▸ WORK INSTRUCTIONS
With the exception of the pictures, write out the data below precisely.
** Opening DATA block **
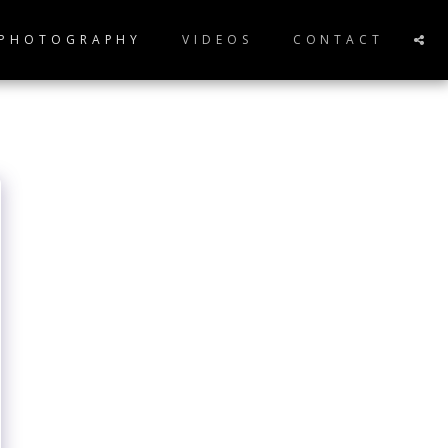
 PHOTOGRAPHY
VIDEOS
CONTACT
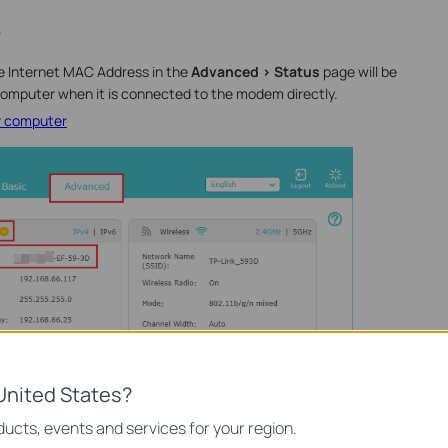
.
he Internet MAC Address in the
Advanced > Status
page will be
omputer when it is connected to the modem directly.
r computer
United States?
ucts, events and services for your region.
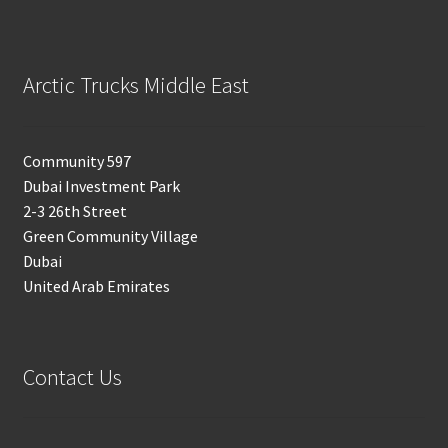
Arctic Trucks Middle East
Community 597
Dubai Investment Park
2-3 26th Street
Green Community Village
Dubai
United Arab Emirates
Contact Us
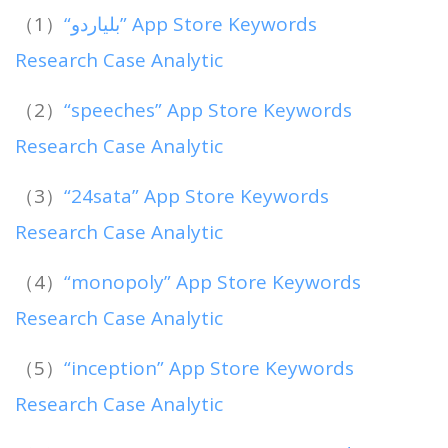
（1）
“بلياردو” App Store Keywords
Research Case Analytic
（2）
“speeches” App Store Keywords
Research Case Analytic
（3）
“24sata” App Store Keywords
Research Case Analytic
（4）
“monopoly” App Store Keywords
Research Case Analytic
（5）
“inception” App Store Keywords
Research Case Analytic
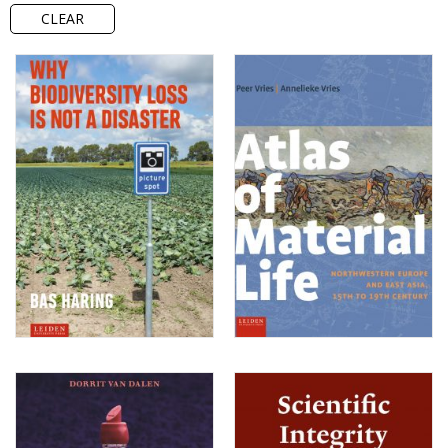
CLEAR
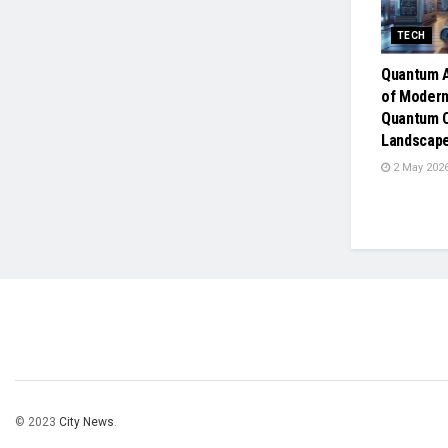
TECH
Quantum A
of Modern
Quantum 
Landscap
2 May 202
© 2023
City News
.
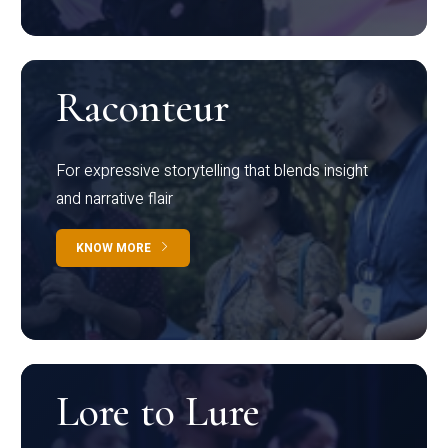
Raconteur
For expressive storytelling that blends insight
and narrative flair
KNOW MORE
Lore to Lure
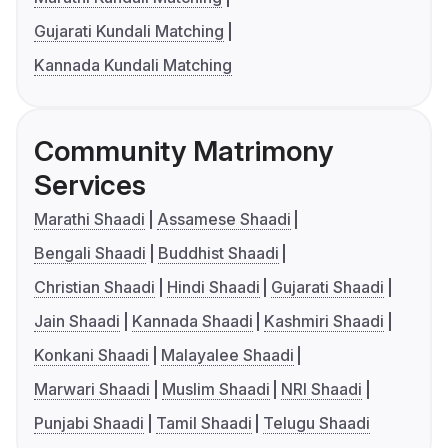
Gujarati Kundali Matching
Kannada Kundali Matching
Community Matrimony
Services
Marathi Shaadi
Assamese Shaadi
Bengali Shaadi
Buddhist Shaadi
Christian Shaadi
Hindi Shaadi
Gujarati Shaadi
Jain Shaadi
Kannada Shaadi
Kashmiri Shaadi
Konkani Shaadi
Malayalee Shaadi
Marwari Shaadi
Muslim Shaadi
NRI Shaadi
Punjabi Shaadi
Tamil Shaadi
Telugu Shaadi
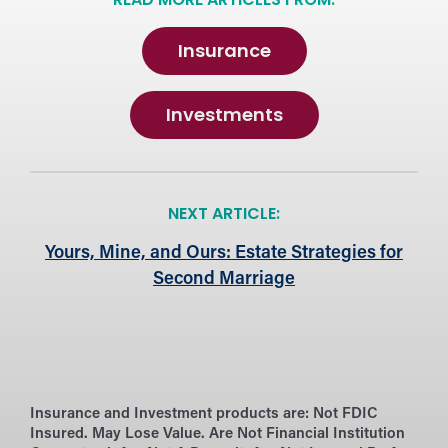
READ MORE ARTICLES FROM:
Insurance
Investments
NEXT ARTICLE:
Yours, Mine, and Ours: Estate Strategies for
Second Marriage
Insurance and Investment products are:
Not FDIC
Insured. May Lose Value. Are Not Financial Institution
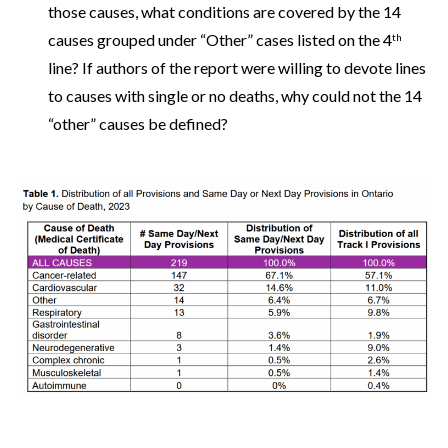
those causes, what conditions are covered by the 14
causes grouped under “Other” cases listed on the 4
th
line? If authors of the report were willing to devote lines
to causes with single or no deaths, why could not the 14
“other” causes be defined?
** Closing DATA block **
▸ THE ANSWER
 PHOTOGRAPHY
VIDEOS
CONTACT
.
he Internet MAC Address in the
Advanced > Status
page will be
omputer when it is connected to the modem directly.
r computer
United States?
ucts, events and services for your region.
Arctic Trucks Middle East
Community 597
Dubai Investment Park
2-3 26th Street
Green Community Village
Dubai
United Arab Emirates
Contact Us
（1）
“بلياردو” App Store Keywords
Research Case Analytic
（2）
“speeches” App Store Keywords
Research Case Analytic
（3）
“24sata” App Store Keywords
Research Case Analytic
（4）
“monopoly” App Store Keywords
Research Case Analytic
（5）
“inception” App Store Keywords
Research Case Analytic
CLEAR
TECH
Quantum A
of Modern
Quantum 
Landscap
2 May 202
© 2023
City News
.
Raconteur
For expressive storytelling that blends insight
and narrative flair
KNOW MORE
Lore to Lure
Gujarati Kundali Matching
Kannada Kundali Matching
Community Matrimony
Services
Marathi Shaadi
Assamese Shaadi
Bengali Shaadi
Buddhist Shaadi
Christian Shaadi
Hindi Shaadi
Gujarati Shaadi
Jain Shaadi
Kannada Shaadi
Kashmiri Shaadi
Konkani Shaadi
Malayalee Shaadi
Marwari Shaadi
Muslim Shaadi
NRI Shaadi
Punjabi Shaadi
Tamil Shaadi
Telugu Shaadi
READ MORE ARTICLES FROM:
Insurance
Investments
NEXT ARTICLE:
Yours, Mine, and Ours: Estate Strategies for
Second Marriage
Insurance and Investment products are:
Not FDIC
Insured. May Lose Value. Are Not Financial Institution
those causes, what conditions are covered by the 14
causes grouped under “Other” cases listed on the 4
th
line? If authors of the report were willing to devote lines
to causes with single or no deaths, why could not the 14
“other” causes be defined?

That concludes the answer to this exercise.